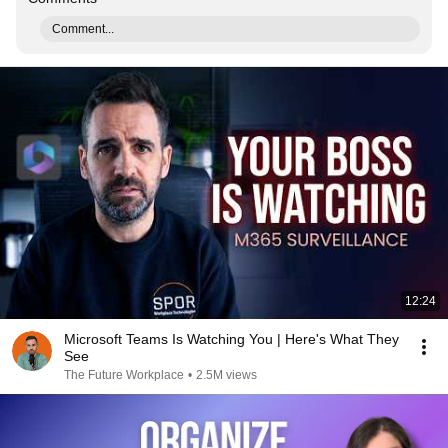
Comment...
12:24
Microsoft Teams Is Watching You | Here's What They
See
The Future Workplace
•
2.5M views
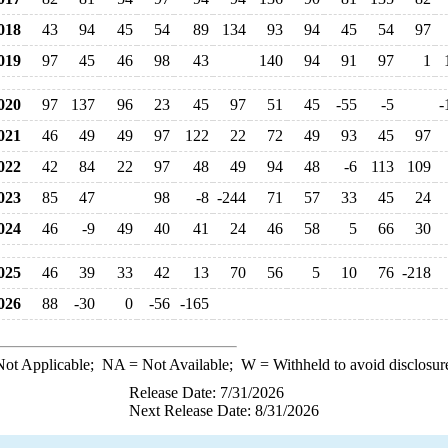
018
43
94
45
54
89
134
93
94
45
54
97
019
97
45
46
98
43
140
94
91
97
1
020
97
137
96
23
45
97
51
45
-55
-5
-
021
46
49
49
97
122
22
72
49
93
45
97
022
42
84
22
97
48
49
94
48
-6
113
109
023
85
47
98
-8
-244
71
57
33
45
24
024
46
-9
49
40
41
24
46
58
5
66
30
025
46
39
33
42
13
70
56
5
10
76
-218
026
88
-30
0
-56
-165
ot Applicable;
NA
= Not Available;
W
= Withheld to avoid disclosur
Release Date: 7/31/2026
Next Release Date: 8/31/2026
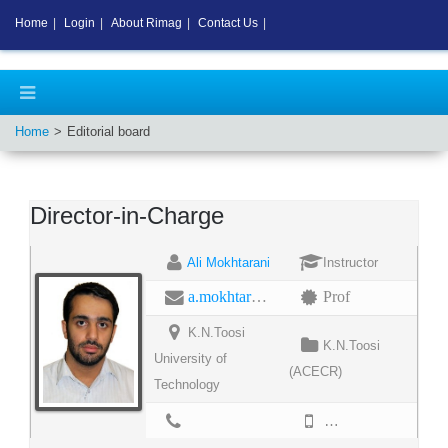
Home
|
Login
|
About Rimag
|
Contact Us
|
Home
Editorial board
Director-in-Charge
Ali Mokhtarani
Instructor
a.mokhtarani@email.kntu.ac.ir
Prof
K.N.Toosi
K.N.Toosi
University of
(ACECR)
Technology
02188468030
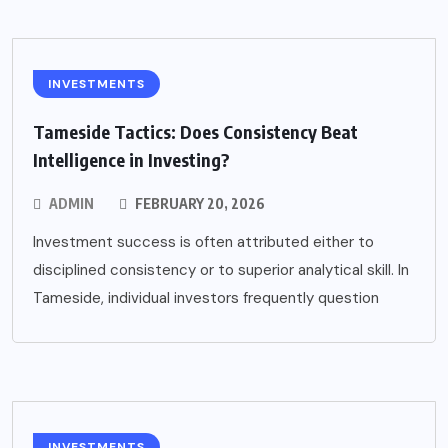
INVESTMENTS
Tameside Tactics: Does Consistency Beat
Intelligence in Investing?
ADMIN
FEBRUARY 20, 2026
Investment success is often attributed either to
disciplined consistency or to superior analytical skill. In
Tameside, individual investors frequently question
INVESTMENTS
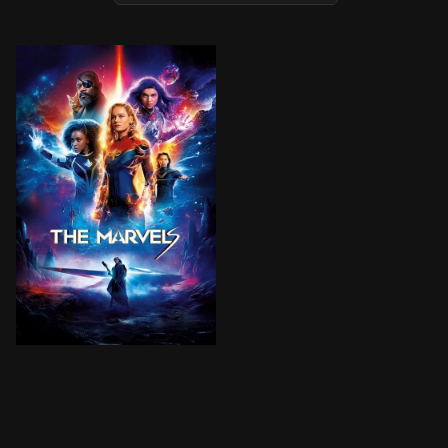
When her duties send her to an anomalous wormhole li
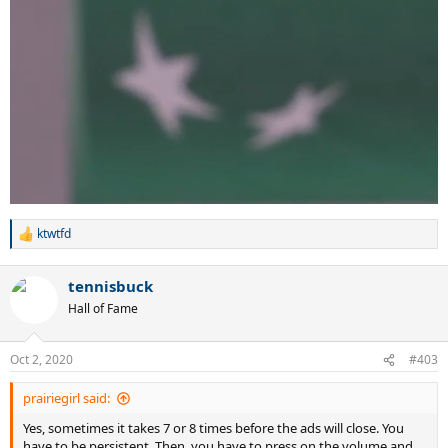
ktwtfd
R
e
a
tennisbuck
c
t
Hall of Fame
i
o
n
Oct 2, 2020
#403
s
:
prairiegirl said:
Yes, sometimes it takes 7 or 8 times before the ads will close. You
have to be persistent. Then, you have to press on the volume and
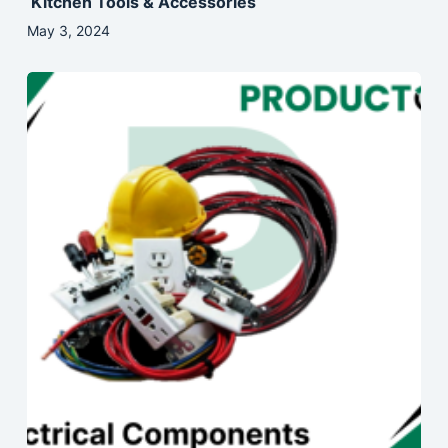
Kitchen Tools & Accessories
May 3, 2024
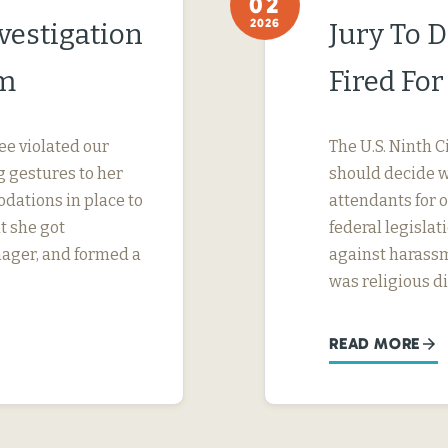
02
2026
vestigation
Jury To 
im
Fired Fo
ee violated our
The U.S. Ninth C
 gestures to her
should decide wh
dations in place to
attendants for 
t she got
federal legislati
nager, and formed a
against harassm
was religious d
READ MORE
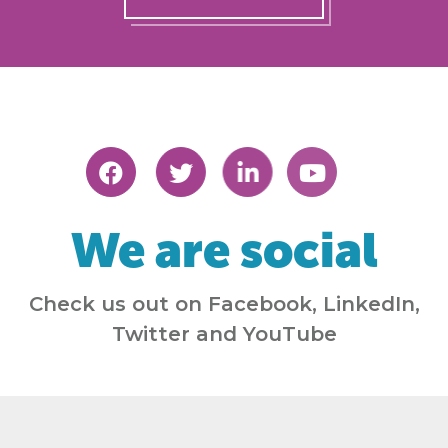
We are social
Check us out on Facebook, LinkedIn,
Twitter and YouTube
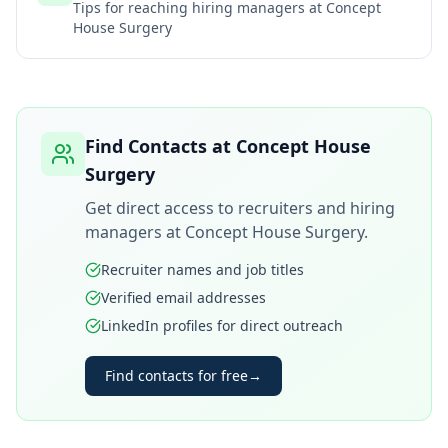
Tips for reaching hiring managers at
Concept
House Surgery
Find Contacts at
Concept House
Surgery
Get direct access to recruiters and hiring
managers at
Concept House Surgery
.
Recruiter names and job titles
Verified email addresses
LinkedIn profiles for direct outreach
Find contacts for free
→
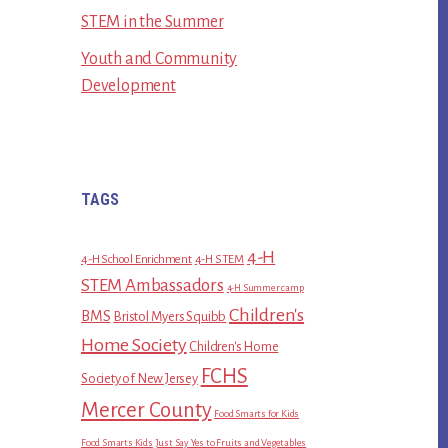
STEM in the Summer
Youth and Community
Development
TAGS
4-H
4-H School Enrichment
4-H STEM
STEM Ambassadors
4-H Summer camp
Children's
BMS
Bristol Myers Squibb
Home Society
Children's Home
FCHS
Society of New Jersey
Mercer County
Food Smarts for Kids
Food Smarts Kids
Just Say Yes to Fruits and Vegetables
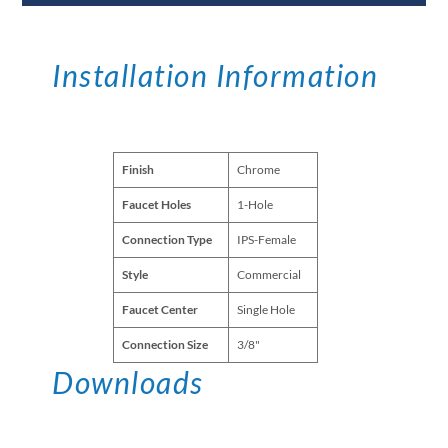
Installation Information
Finish
Chrome
Faucet Holes
1-Hole
Connection Type
IPS-Female
Style
Commercial
Faucet Center
Single Hole
Connection Size
3/8"
Downloads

◇ ◇ ◇

Rewrite the whole listing with "INVESTMENTS" changed to "FINANCE" wherever it occurs, keeping every other line the same. Omit the pictures.

Comment...
12:24
Microsoft Teams Is Watching You | Here's What They
See
The Future Workplace
•
2.5M views
018
43
94
45
54
89
134
93
94
45
54
97
019
97
45
46
98
43
140
94
91
97
1
020
97
137
96
23
45
97
51
45
-55
-5
-
021
46
49
49
97
122
22
72
49
93
45
97
022
42
84
22
97
48
49
94
48
-6
113
109
023
85
47
98
-8
-244
71
57
33
45
24
024
46
-9
49
40
41
24
46
58
5
66
30
025
46
39
33
42
13
70
56
5
10
76
-218
026
88
-30
0
-56
-165
ot Applicable;
NA
= Not Available;
W
= Withheld to avoid disclosur
Release Date: 7/31/2026
Next Release Date: 8/31/2026
Home
|
Login
|
About Rimag
|
Contact Us
|
Home
Editorial board
Director-in-Charge
Ali Mokhtarani
Instructor
a.mokhtarani@email.kntu.ac.ir
Prof
K.N.Toosi
K.N.Toosi
University of
(ACECR)
Technology
02188468030
FINANCE
Tameside Tactics: Does Consistency Beat
Intelligence in Investing?
ADMIN
FEBRUARY 20, 2026
Investment success is often attributed either to
disciplined consistency or to superior analytical skill. In
Tameside, individual investors frequently question
FINANCE
When her duties send her to an anomalous wormhole li
ktwtfd
R
e
a
tennisbuck
c
t
Hall of Fame
i
o
n
Oct 2, 2020
#403
s
:
prairiegirl said:
Yes, sometimes it takes 7 or 8 times before the ads will close. You
have to be persistent. Then, you have to press on the volume and
Kitchen Tools & Accessories
May 3, 2024
02
2026
vestigation
Jury To 
im
Fired Fo
ee violated our
The U.S. Ninth C
 gestures to her
should decide wh
dations in place to
attendants for 
t she got
federal legislati
nager, and formed a
against harassm
was religious d
READ MORE
We are social
Check us out on Facebook, LinkedIn,
Twitter and YouTube
Tips for reaching hiring managers at
Concept
House Surgery
Find Contacts at
Concept House
Surgery
Get direct access to recruiters and hiring
managers at
Concept House Surgery
.
Recruiter names and job titles
Verified email addresses
LinkedIn profiles for direct outreach
Find contacts for free
→
STEM in the Summer
Youth and Community
Development
TAGS
4-H
4-H School Enrichment
4-H STEM
STEM Ambassadors
4-H Summer camp
Children's
BMS
Bristol Myers Squibb
Home Society
Children's Home
FCHS
Society of New Jersey
Mercer County
Food Smarts for Kids
Food Smarts Kids
Just Say Yes to Fruits and Vegetables
Installation Information
Finish
Chrome
Faucet Holes
1-Hole
Connection Type
IPS-Female
Style
Commercial
Faucet Center
Single Hole
Connection Size
3/8"
Downloads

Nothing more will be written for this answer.